The Tozers have quite a complicated relationship – what do you think the drama says about the notion of “family”?

Ritchie finds a family unit in London, with Jill at the heart of it. It’s been lovely to watch objectively, because I’m not in a lot of it, so to see the Pink Palace and the storylines with Colin and Roscoe has been a joy – the performances and the life in a story that is so much about death is wonderful, tempered by the sadness about the lives that weren’t able to be lived.


Was that sadness felt on set?

The Tozers are sprinkled across the series until episode five, which is our episode really, so Shaun and I were in and out for a day here and there, and it was possibly the warmest set I’ve ever gone into. Every one of the cast I had the pleasure to share scenes with or even just meet was incredible. It was a really hard shoot but they kept the atmosphere going. It was the only set I’ve ever gone on where a member of the crew broke down in the middle of the scene. They were exhausted and drained; it was a long, hard shoot but they were glorious.


How was it working with Olly?

Olly was just brilliant – I loved acting with him and hanging out with him. He brings such huge energy… Number one on the callsheet and in every day, but he led the project so beautifully, and that trickles down and sets the tone. We had the pleasure of him breaking into song quite a lot as well. Actually, they all did! Years & Years were slightly off my radar, then I heard a song on the radio and went: Oh my God, that’s him! I had no idea.


Why do you think this is an important story to tell, and why is it important to tell it now?

People say we’ve never lived through anything like this Covid pandemic, but we have – the timing has become accidentally extraordinary. The way people were treated before they knew what AIDS was, the alienation of those people who were suffering in isolation, people with PPE and so on, all the conspiracy theories about a gay cancer – there are so many parallels to now, before we got a clearer understanding of Covid. I follow this brilliant Instagram page called the AIDS Memorial. Every day people post pictures of people they’ve lost with the hashtag #whatisrememberedlives – each and every story is different, from the 80s to the present day. Reading them makes all the lives in It’s A Sin feel more real, because some of them are so similar and they’re people that deserve to be remembered.

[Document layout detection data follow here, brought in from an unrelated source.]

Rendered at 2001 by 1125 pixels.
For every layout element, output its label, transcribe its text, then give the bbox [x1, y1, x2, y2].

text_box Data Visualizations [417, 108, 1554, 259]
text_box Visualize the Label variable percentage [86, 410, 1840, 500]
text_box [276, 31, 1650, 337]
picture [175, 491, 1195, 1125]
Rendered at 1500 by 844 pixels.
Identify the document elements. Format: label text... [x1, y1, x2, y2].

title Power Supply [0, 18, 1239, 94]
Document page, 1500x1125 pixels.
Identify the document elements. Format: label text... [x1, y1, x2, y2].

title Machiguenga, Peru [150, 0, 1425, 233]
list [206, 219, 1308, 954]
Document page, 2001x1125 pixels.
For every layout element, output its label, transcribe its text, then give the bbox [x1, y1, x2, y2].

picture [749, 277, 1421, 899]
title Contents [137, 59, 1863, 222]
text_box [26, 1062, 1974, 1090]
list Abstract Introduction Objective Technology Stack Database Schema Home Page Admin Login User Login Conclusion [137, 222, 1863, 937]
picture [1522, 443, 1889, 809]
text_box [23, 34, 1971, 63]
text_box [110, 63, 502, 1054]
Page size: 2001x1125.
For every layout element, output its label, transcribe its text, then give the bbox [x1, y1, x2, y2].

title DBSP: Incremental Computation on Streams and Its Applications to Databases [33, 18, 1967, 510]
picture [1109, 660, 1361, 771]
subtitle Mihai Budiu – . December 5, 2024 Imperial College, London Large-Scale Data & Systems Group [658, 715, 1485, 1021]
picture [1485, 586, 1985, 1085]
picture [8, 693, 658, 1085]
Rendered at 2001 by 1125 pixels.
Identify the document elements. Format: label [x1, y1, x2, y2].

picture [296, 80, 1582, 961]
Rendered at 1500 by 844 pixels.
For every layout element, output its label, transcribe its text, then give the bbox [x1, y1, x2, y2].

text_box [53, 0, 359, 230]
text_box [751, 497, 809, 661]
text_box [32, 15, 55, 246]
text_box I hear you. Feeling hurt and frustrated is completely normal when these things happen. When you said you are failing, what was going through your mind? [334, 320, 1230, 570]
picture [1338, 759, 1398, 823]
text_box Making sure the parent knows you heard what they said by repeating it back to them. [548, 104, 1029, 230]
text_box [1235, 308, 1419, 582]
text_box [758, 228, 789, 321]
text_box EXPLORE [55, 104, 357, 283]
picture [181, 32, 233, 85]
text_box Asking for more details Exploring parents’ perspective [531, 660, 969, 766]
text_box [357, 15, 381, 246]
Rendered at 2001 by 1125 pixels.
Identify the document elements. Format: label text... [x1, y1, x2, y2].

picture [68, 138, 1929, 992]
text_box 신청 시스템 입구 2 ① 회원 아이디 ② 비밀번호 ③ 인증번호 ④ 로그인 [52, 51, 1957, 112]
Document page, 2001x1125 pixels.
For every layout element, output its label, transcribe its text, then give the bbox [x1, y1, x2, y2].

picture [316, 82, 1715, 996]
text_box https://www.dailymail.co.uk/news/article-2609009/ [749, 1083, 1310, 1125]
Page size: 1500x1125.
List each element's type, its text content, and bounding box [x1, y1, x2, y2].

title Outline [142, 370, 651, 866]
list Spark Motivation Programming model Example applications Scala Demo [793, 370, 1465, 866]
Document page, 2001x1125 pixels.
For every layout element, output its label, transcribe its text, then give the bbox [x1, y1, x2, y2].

What do you remember of the era?

I grew up very close to St Mary’s Hospital in Paddington where there was an HIV wing, one of the first ones I think. I remember walking past that quite often and feeling a sense of foreboding. A teacher at my primary school, when I was a bit older, went away and was ill and died of AIDS, but it wasn’t something people wanted to say out loud. Nobody wanted to put a name to it, he was just “unwell”. It all came flooding back. All the 80s came flooding back, to be honest – the design team did a phenomenal job. Sitting in that house, eating Bourbons or making boiled potatoes with no salt or butter… I do have waffles, Vienetta and Arctic Roll in my freezer at the moment, so maybe I can’t let go…


This isn’t the first time you’ve gone back in time to the 80s on screen – is it a decade with which you have a particular affinity?

I suppose so! I grew up in that decade and feel quite sentimental about it, but I wouldn’t want to relive it.


What do you hope audiences take away from the drama?

I don’t think my 20-year-old son has much idea about this, it’s not something studied in schools, because HIV is something you live with, you don’t die from it in the same way. It’s not a death sentence. So I think it will act as a reminder to some or even be news to younger generations.